**Job**
Pull out every line of the saved data entries below that contains the string "bulunuyor".

Saved data entries
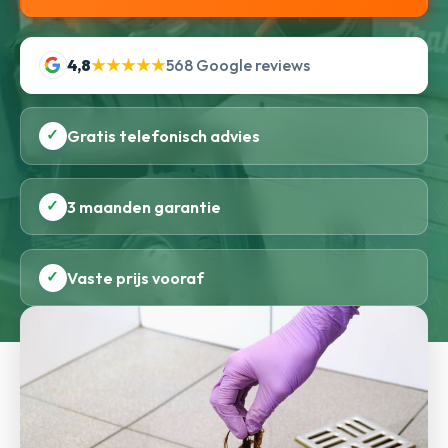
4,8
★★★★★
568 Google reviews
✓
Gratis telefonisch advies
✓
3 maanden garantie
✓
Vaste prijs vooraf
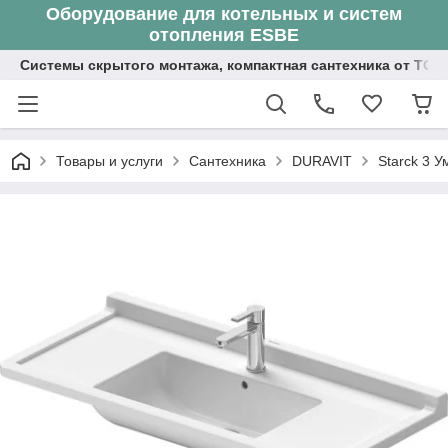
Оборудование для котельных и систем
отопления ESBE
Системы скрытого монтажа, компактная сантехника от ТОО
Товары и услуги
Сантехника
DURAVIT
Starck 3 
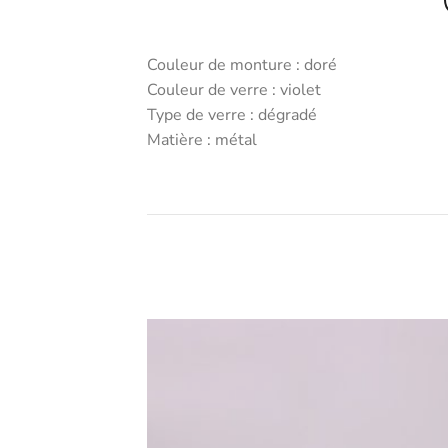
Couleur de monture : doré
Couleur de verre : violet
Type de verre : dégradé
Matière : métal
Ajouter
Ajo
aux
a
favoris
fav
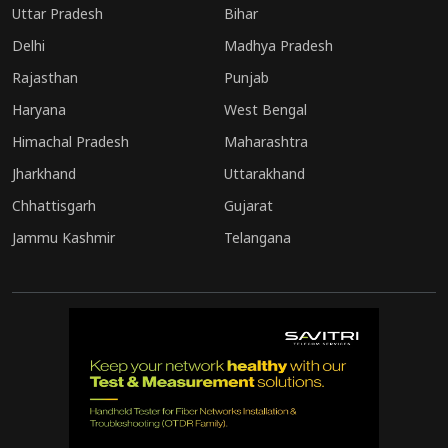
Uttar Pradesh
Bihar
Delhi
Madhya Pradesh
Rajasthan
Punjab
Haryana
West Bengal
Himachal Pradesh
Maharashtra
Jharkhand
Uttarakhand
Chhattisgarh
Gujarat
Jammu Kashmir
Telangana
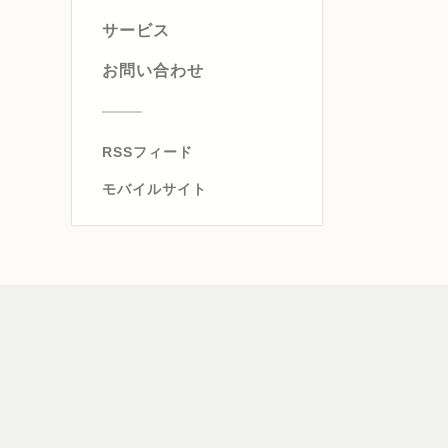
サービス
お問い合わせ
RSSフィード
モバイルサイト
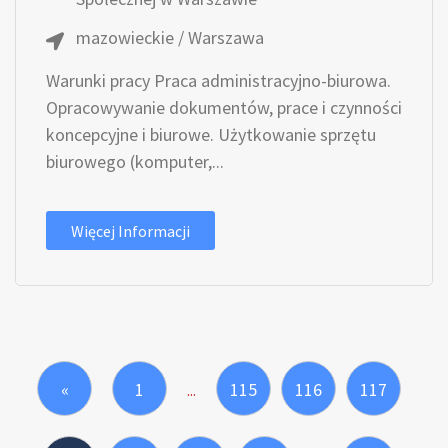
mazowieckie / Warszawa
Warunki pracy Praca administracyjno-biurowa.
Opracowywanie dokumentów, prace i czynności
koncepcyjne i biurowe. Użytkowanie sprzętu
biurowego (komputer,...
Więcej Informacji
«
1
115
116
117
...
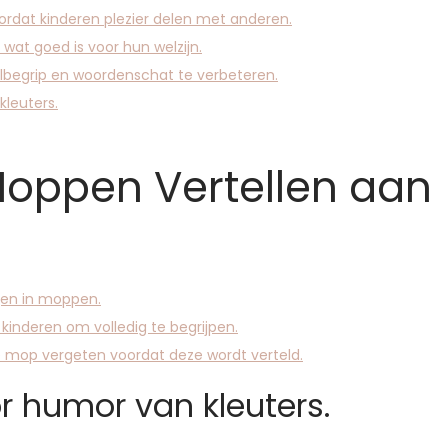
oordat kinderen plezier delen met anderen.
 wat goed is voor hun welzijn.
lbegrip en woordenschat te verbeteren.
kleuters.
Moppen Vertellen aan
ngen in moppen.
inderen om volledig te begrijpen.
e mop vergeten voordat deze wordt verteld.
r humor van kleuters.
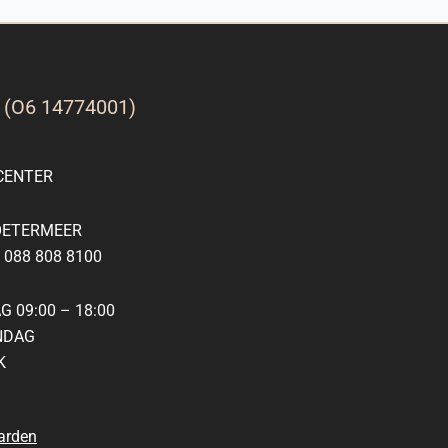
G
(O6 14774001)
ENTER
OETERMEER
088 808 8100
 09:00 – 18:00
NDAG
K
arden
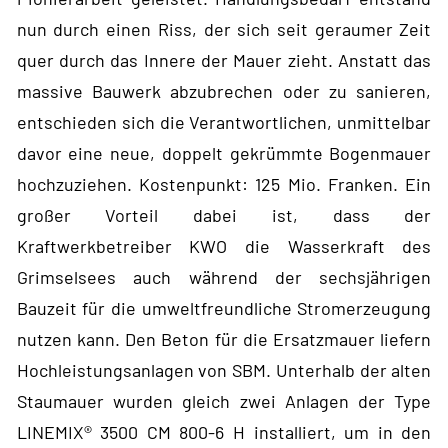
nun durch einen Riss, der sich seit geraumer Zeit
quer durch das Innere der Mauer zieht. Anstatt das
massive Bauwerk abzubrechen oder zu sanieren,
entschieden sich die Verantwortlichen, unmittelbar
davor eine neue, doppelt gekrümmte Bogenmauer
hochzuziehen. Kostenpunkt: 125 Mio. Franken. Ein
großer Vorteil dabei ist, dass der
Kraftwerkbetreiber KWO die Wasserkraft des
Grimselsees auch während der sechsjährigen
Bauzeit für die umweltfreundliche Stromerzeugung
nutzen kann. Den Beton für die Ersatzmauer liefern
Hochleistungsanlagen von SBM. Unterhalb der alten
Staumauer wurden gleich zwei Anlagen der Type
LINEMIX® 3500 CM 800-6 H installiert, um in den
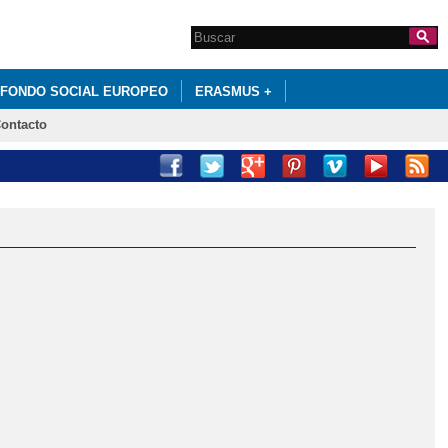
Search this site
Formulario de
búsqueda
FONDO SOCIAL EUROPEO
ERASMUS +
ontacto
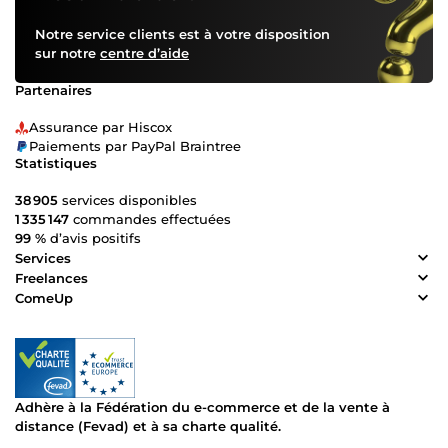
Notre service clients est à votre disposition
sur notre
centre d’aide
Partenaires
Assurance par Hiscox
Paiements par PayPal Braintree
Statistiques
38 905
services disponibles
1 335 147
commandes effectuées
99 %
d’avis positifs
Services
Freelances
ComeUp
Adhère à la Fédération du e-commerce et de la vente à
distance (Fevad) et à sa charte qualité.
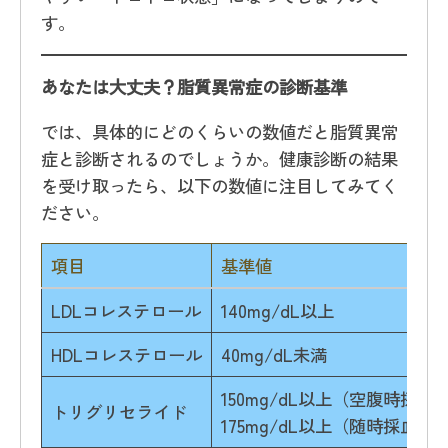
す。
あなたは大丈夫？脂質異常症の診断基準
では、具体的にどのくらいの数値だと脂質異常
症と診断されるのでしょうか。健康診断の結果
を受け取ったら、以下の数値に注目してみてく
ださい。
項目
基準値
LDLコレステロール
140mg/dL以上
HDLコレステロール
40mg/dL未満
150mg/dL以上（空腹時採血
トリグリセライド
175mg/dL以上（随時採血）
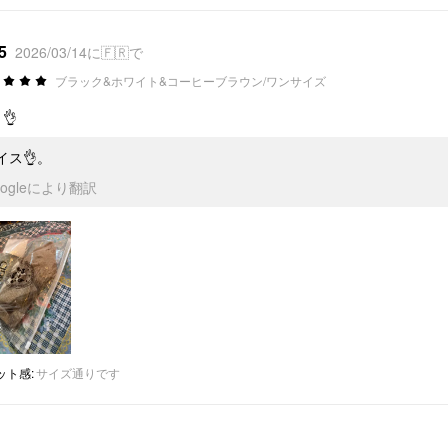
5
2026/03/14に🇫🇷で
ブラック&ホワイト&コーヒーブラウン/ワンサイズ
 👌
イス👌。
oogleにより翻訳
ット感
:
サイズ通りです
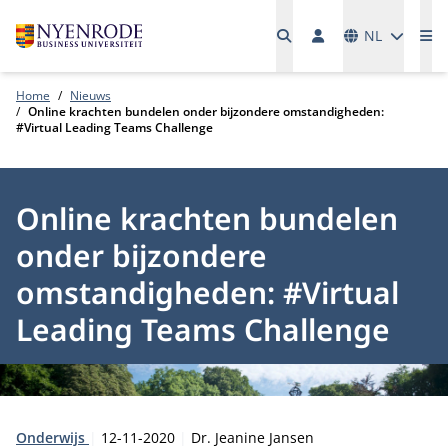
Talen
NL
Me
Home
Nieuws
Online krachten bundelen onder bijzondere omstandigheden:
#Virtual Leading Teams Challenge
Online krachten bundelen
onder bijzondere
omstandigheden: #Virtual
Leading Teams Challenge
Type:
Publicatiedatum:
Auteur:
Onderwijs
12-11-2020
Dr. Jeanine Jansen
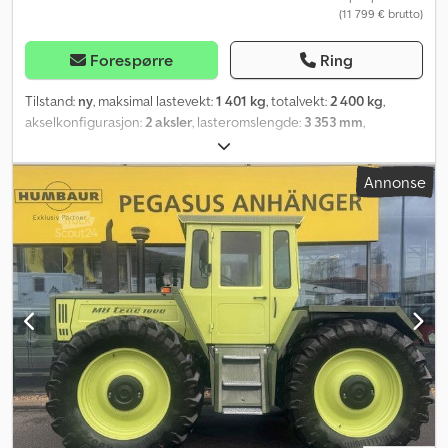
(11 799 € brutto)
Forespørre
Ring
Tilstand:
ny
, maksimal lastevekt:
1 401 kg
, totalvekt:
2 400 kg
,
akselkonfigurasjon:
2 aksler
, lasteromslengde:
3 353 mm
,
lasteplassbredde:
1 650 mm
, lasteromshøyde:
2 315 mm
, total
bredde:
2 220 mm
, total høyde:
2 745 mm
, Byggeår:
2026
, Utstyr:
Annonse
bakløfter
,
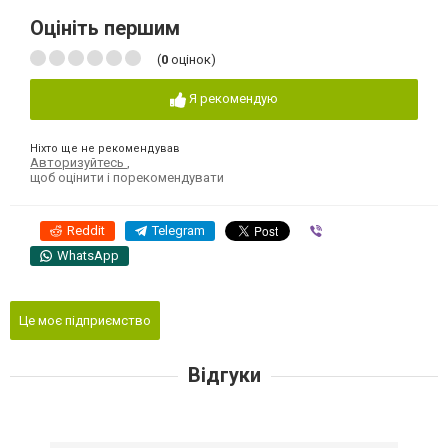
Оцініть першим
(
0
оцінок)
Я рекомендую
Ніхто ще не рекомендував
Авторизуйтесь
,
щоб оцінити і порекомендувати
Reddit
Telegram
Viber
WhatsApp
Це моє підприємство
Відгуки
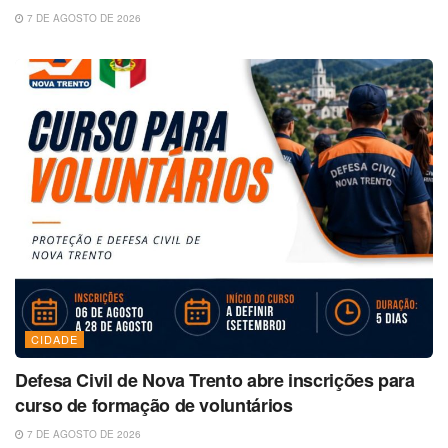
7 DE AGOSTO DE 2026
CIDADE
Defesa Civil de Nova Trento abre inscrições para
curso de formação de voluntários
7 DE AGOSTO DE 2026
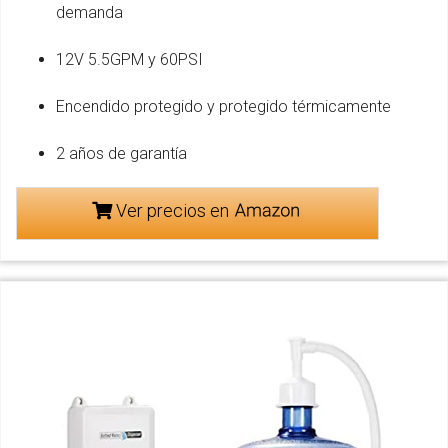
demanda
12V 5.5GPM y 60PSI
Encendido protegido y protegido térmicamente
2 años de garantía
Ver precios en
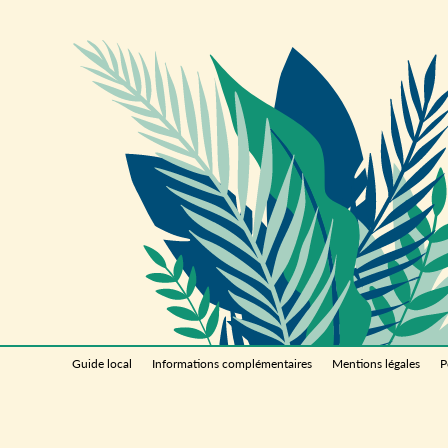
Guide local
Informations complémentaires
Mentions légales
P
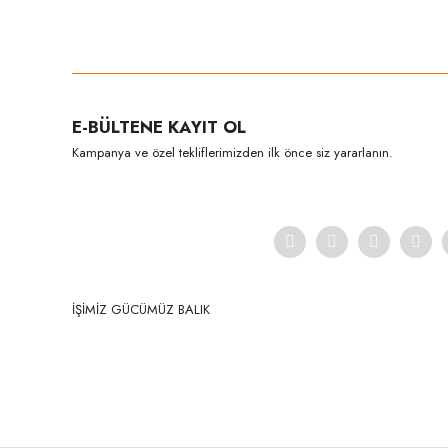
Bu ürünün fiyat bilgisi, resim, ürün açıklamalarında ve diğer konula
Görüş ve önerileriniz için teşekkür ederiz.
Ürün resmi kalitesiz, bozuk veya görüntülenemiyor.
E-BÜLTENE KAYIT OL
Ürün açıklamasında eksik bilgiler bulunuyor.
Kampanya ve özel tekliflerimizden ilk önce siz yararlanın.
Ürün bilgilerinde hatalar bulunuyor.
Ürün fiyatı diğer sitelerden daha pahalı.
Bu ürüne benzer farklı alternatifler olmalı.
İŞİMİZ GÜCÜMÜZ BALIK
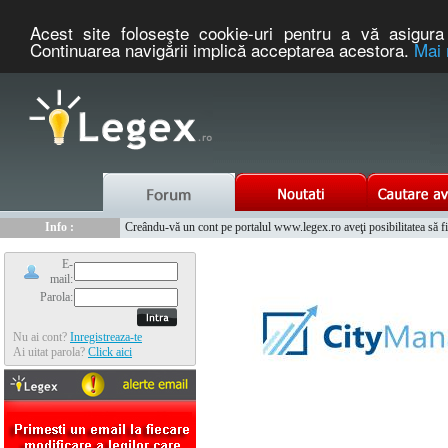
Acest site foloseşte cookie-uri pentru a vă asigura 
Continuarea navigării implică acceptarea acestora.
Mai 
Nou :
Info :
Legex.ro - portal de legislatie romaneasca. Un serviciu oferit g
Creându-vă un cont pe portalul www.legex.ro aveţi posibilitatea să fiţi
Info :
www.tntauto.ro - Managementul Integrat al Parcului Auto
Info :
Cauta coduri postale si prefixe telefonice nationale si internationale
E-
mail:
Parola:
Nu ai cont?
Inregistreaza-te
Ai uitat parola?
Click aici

**Finished task**
Ürün açıklamasında eksik bilgiler bulunuyor.
Ürün bilgilerinde hatalar bulunuyor.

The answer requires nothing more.